■ GOAL OF THE EXERCISE ■
Copy every row below exactly as it appears, leaving out the pictures.

■ DATA FOR THIS TASK ■
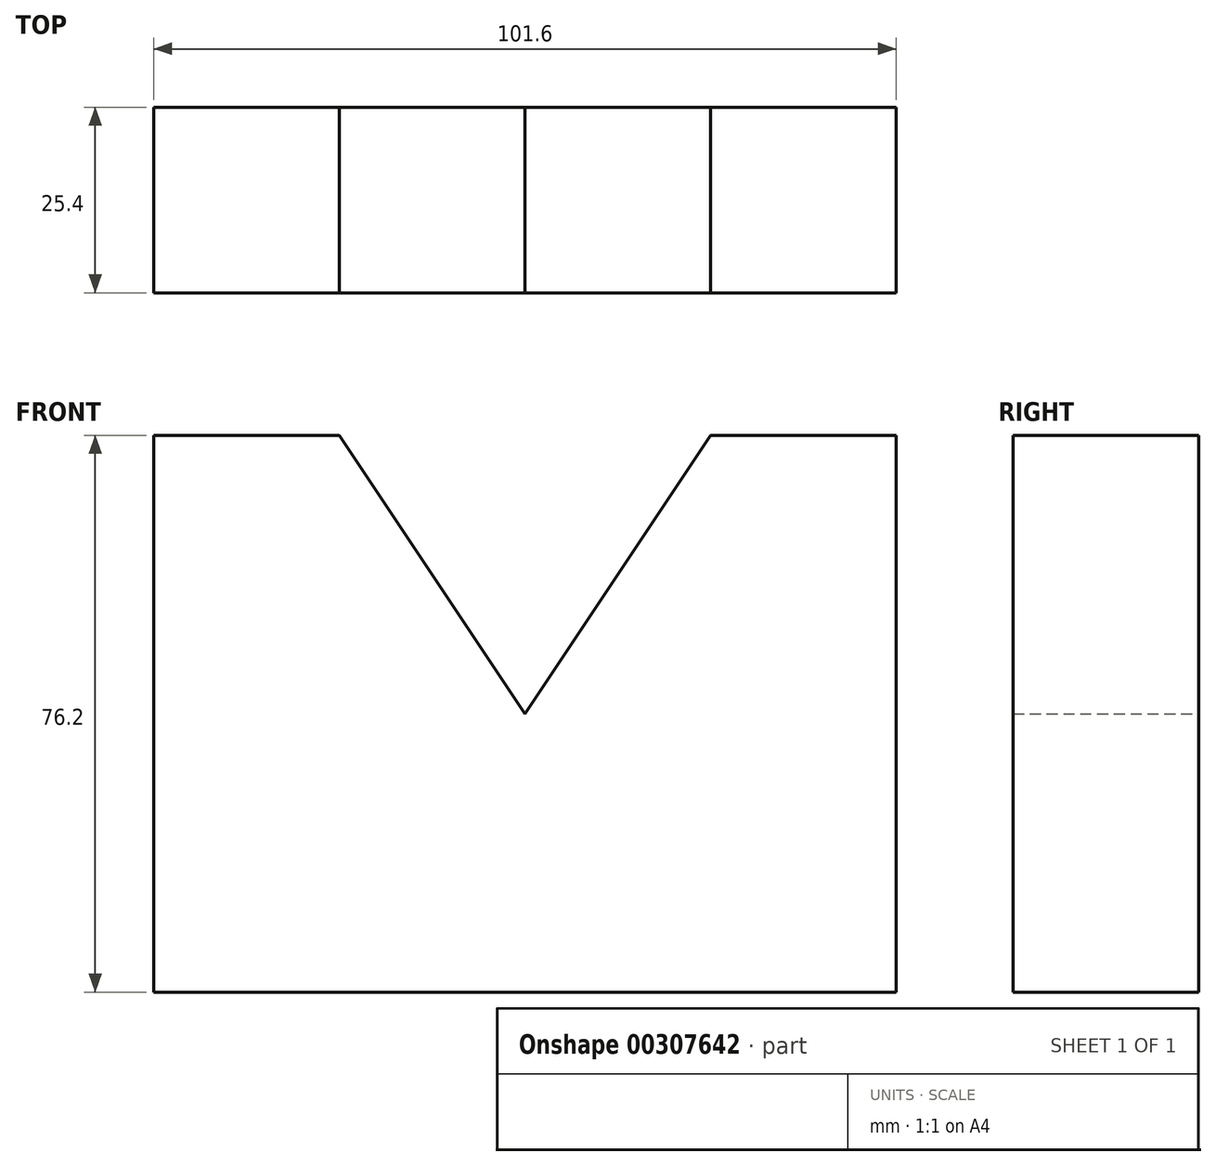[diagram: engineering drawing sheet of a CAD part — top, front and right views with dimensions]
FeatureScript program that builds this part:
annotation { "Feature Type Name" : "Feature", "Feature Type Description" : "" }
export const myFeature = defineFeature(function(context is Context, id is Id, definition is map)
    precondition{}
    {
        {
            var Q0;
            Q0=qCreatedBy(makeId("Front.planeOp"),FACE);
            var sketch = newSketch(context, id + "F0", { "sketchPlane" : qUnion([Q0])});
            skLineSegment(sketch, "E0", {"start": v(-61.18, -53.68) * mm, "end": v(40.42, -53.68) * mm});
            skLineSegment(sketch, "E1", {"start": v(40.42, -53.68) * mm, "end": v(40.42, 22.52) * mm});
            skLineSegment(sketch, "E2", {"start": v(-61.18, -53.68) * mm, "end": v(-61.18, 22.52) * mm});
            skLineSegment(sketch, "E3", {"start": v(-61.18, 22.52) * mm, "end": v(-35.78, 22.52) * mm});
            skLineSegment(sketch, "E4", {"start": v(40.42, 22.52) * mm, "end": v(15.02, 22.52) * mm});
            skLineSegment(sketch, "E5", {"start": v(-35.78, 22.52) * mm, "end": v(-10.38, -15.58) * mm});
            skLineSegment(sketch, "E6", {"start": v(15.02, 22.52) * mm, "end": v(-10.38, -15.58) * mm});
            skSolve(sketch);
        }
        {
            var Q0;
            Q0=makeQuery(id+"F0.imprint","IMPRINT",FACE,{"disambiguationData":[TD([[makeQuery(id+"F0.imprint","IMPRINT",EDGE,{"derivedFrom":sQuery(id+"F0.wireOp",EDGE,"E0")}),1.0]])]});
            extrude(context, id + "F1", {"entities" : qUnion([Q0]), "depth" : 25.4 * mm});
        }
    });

■ WRITTEN RESPONSE ■
[diagram: engineering drawing sheet of a CAD part — top, front and right views with dimensions]
FeatureScript program that builds this part:
annotation { "Feature Type Name" : "Feature", "Feature Type Description" : "" }
export const myFeature = defineFeature(function(context is Context, id is Id, definition is map)
    precondition{}
    {
        {
            var Q0;
            Q0=qCreatedBy(makeId("Front.planeOp"),FACE);
            var sketch = newSketch(context, id + "F0", { "sketchPlane" : qUnion([Q0])});
            skLineSegment(sketch, "E0", {"start": v(-61.18, -53.68) * mm, "end": v(40.42, -53.68) * mm});
            skLineSegment(sketch, "E1", {"start": v(40.42, -53.68) * mm, "end": v(40.42, 22.52) * mm});
            skLineSegment(sketch, "E2", {"start": v(-61.18, -53.68) * mm, "end": v(-61.18, 22.52) * mm});
            skLineSegment(sketch, "E3", {"start": v(-61.18, 22.52) * mm, "end": v(-35.78, 22.52) * mm});
            skLineSegment(sketch, "E4", {"start": v(40.42, 22.52) * mm, "end": v(15.02, 22.52) * mm});
            skLineSegment(sketch, "E5", {"start": v(-35.78, 22.52) * mm, "end": v(-10.38, -15.58) * mm});
            skLineSegment(sketch, "E6", {"start": v(15.02, 22.52) * mm, "end": v(-10.38, -15.58) * mm});
            skSolve(sketch);
        }
        {
            var Q0;
            Q0=makeQuery(id+"F0.imprint","IMPRINT",FACE,{"disambiguationData":[TD([[makeQuery(id+"F0.imprint","IMPRINT",EDGE,{"derivedFrom":sQuery(id+"F0.wireOp",EDGE,"E0")}),1.0]])]});
            extrude(context, id + "F1", {"entities" : qUnion([Q0]), "depth" : 25.4 * mm});
        }
    });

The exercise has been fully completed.